Après un changement sans encombre à Osaka (6 minutes pour une correspondance c’est presque grand luxe dans ce pays), direction Kyoto. Le temps d’une mini balade en métro et nous voilà au dernier hôtel du voyage – z’avez pas idée de ce que ça me fait mal de dire ça.

Décision est prise d’aller à Nara, à une quarantaine de minutes en train. Nara c’est la première capitale « fixe » du Japon impérial (car avant l’empereur se déplaçait pas mal) et la ville fête cette année les 1300 ans de ce statut qu’elle a perdu au profit de Kyoto puis de Tokyo. Pour fêter ça, les locaux mettent les petits plats dans les grands pour attirer le touriste. Et ça marche! En plus du beau temps et du fait que nous soyons un samedi, le coin est bondé. Si la grande majorité des gens qui déambulent dans les rues sont des écoliers, il y a pas mal de touristes (je dirais même trop). Le Japon s’ouvre et c’est très bien mais le pays perd de son côté exotique à mesure que les touristes débarquent par A380 entiers… ça devient l’usine et la pompe à fric. C’était déjà palpable à Nikko, de plus en plus à Tokyo, ici c’est avéré pour de bon. C’est la troisième fois que je viens à Nara, jamais je n’avais vu autant de monde.
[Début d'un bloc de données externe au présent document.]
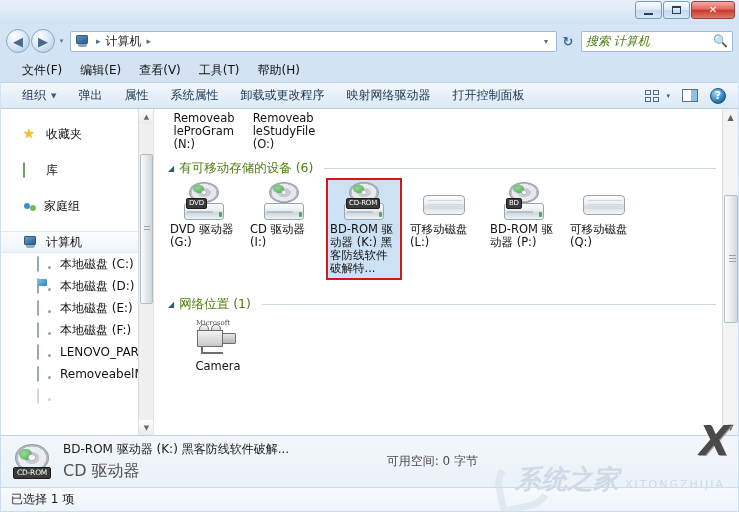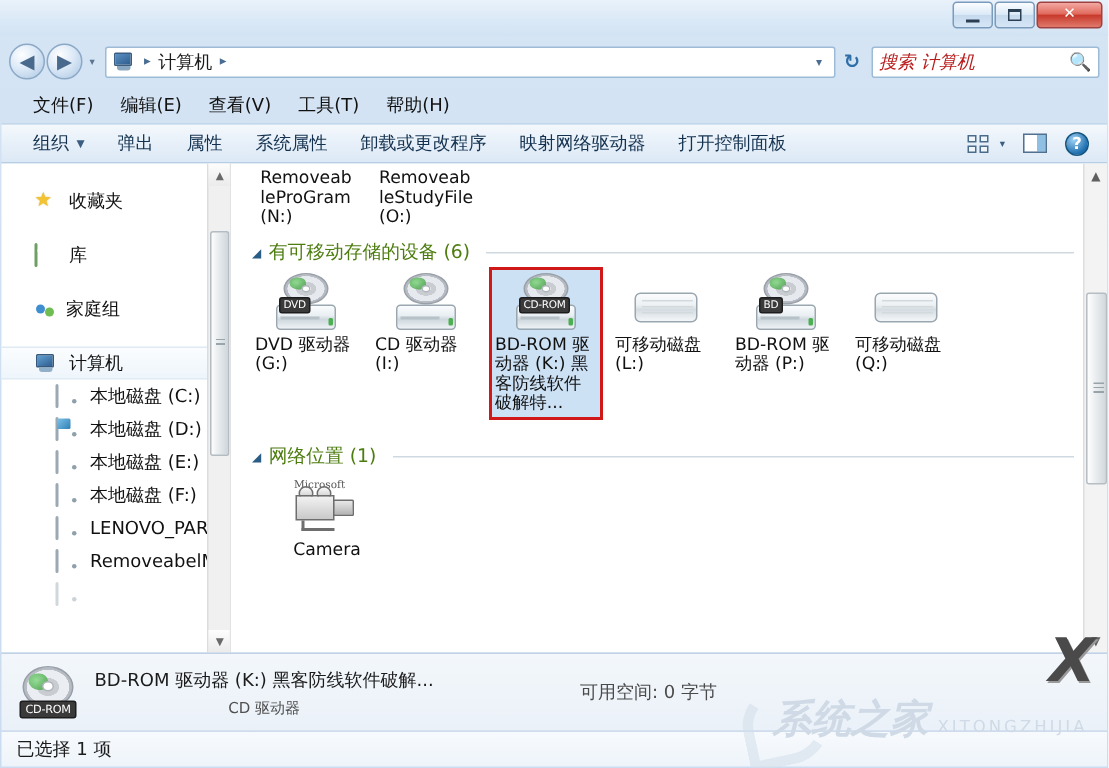--- a/index.html
+++ b/index.html
@@ -92,7 +92,7 @@
     display:flex; align-items:center; padding:0 4px;
     box-sizing:border-box; margin-left:2px; flex:none;
   }
-  .searchbox .ph { font-size:12px; color:#b91c1c; font-style:italic; flex:1; }
+  .searchbox .ph { font-size:12px; color:#4d7c0f; font-style:italic; flex:1; }
   .searchbox .mag { color:#4b6f96; font-size:12px; }
   
   .menubar {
Ceci dit, c’était quand même vivable, arrivant un peu tard, nous sommes passés après le gros de la foule bien que le Todai-Ji soit bien peuplé.
A propos du Todai-Ji, en dehors du fait que se soit actuellement un des plus gros/vieux bâtiment en bois au monde, il a été poncé en vue d’une rénovation bien mérité vu son grand âge. L’autre jour en parlant de Kamakura, je disais que nous avions boycotté le bouddha local car nous allions voir le plus beau par la suite. C’est désormais chose faite puisqu’il se trouve dans le Todai-Ji. Sur place nous avons été interviewé par des collégiens qui nous ont demandés d’où nous venions et combien de temps nous restions etc etc… c’était pour un devoir d’anglais. Comme toujours ici, ça c’est terminé par une photo de groupe!
Comme à Miyajima hier, la ville de Nara est pleine de daims. Comme à Miyajima ces derniers se promènent en liberté au milieu des touristes, trop content de pouvoir approcher les animaux qui eux, sont super heureux d’être l’objet de tant d’attention, enfin c’est surtout leur estomac qui est content. En effet ici, pour 150 yens on peut acheter des biscuits à donner aux daims, autant vous dire que Lucille ne s’est pas faite prier, heureuse comme tout de pouvoir nourrir les bambis.
Une fois que nous en avons eu fini avec le Todai-Ji et les bambis, direction le chemin des lanternes. Bon en fait c’est juste une allée dans les bois de Nara avec 3000 lanternes en pierre qui la longent. Ils ne sont tous allumés qu’une fois par an mais le lieu est sympa bien qu’un peu loin de la gare. Le retour c’est fait en traînant la patte.

HO MON DIEU, UN TRAIN AVEC DU RETARD!
Oui même ici ce genre de chose peut se produire nous l’avons vécu. Sur le retour de Nara, notre super omnibus de la mort a eu 4 minutes de retard! Pas sa faute à lui directement mais quand même. 4 minutes…
Là où c’est relativement remarquable, c’est que nous avons su tout de suite que nous allions avoir 4 minutes de retard et pourquoi nous avions 4 minutes de retard. Je connais certaines compagnies françaises qui auraient des leçons à prendre. Ha oui, nous avions VRAIMENT 4 minutes de retard et  pas « environ 10 à 15 minutes » comme on peut l’entendre régulièrement sur certaines lignes de RER, ici même le retard est précis. Bref… ça reste quand même un omnibus et 1h20 pour le trajet de retour là où nous en avons mis 40 à l’allé, dur…

Maintenant dodo.

PS: si quelqu’un pouvait dire à l’euro d’arrêter de se casser la gueule ça me ferait hypeeeeeeeeeeeer plaisir. Merci.